Who are the candidates for the East Boston, North End and Charlestown council special election?
Three people will face off in Tuesday’s special election for now-state-Sen. Lydia Edwards’ District 1 City Council seat, which represents the North End, East Boston and Charlestown.
Two of the three candidates — Tania Del Rio and Gabriela “Gigi” Coletta — share many of the same priorities, chief among them the cost of housing in Boston, one of the nation’s most expensive cities to live in.
They are the two main candidates on the ballot for Tuesday’s election, with North End restaurateur Jorge Mendoza running a late-entry sticker campaign.
People are being pushed out of apartments and homes in low-income neighborhoods to make way for high-priced condominiums, said Del Rio, 36, of East Boston.
“Housing is a human right and a gateway to economic stability and healthy families. Yet our communities currently face an affordability crisis,” Del Rio said. “Owning a home remains nothing but a dream for too many Bostonians, and people are being pushed out.
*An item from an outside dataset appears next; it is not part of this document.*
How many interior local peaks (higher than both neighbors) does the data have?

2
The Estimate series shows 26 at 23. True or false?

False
The displacement crisis is tearing up the fabric of our community, and it’s time to take housing head-on.”
If she is elected, she said, she would raise the required portion of affordable units in any new housing development from 13% to 25% and hold developers accountable if they don’t abide by that.
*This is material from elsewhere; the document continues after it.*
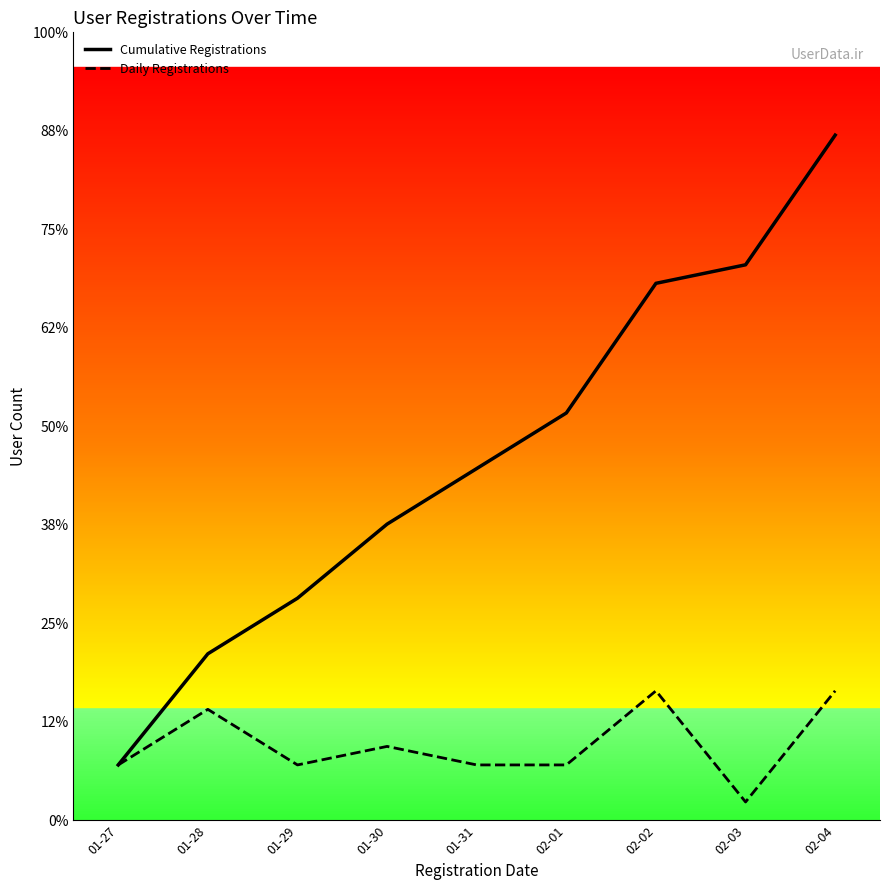

What are all the series names shown in the legend?

Cumulative Registrations, Daily Registrations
Del Rio also wants to see more investment in Boston Public Schools facilities and “convene everyone involved in the school community to talk about how BPS high schools can become an option for people.”
She wants to protect the environment by introducing a “carbon budget” for the city and hold the Massachusetts Port Authority, which oversees Logan International Airport, accountable for air pollution mitigation.
Gigi Coletta, 29, also of East Boston, said she’s “uniquely qualified to hit the ground running on day one” because she was Edwards’ former chief of staff, a role in which she oversaw the day-to-day operations of government, the drafting of legislation and constituent services.
Like Del Rio, she considers affordable housing her top priority.
“Two many families can’t afford to stay in their homes due to skyrocketing housing costs and gentrification,” Coletta said.
A “proud product” of Boston Public Schools, she also wants to ensure that youngsters have high-quality education options.
“And I want to make sure we have a green future,” Coletta said. ”We’re already seeing flooding and sea-level rise, so we need to make sure our coastline is fortified, in addition to expanding our parks and tree canopy.”
Finally, she wants to continue her work under Edwards to provide “excellent” constituent services.
North End restaurateur Jorge Mendoza said he wants to increase Boston’s police force and bring Boston Public Schools “back to excellence.” He did not say how he would do that.
In a previous interview with the Herald, Mendoza said he “will be a vocal challenge to Mayor (Michelle) Wu,” the subject of his ire ever since she rolled out a North End-only $7,500 fee for any restaurant outdoor seating.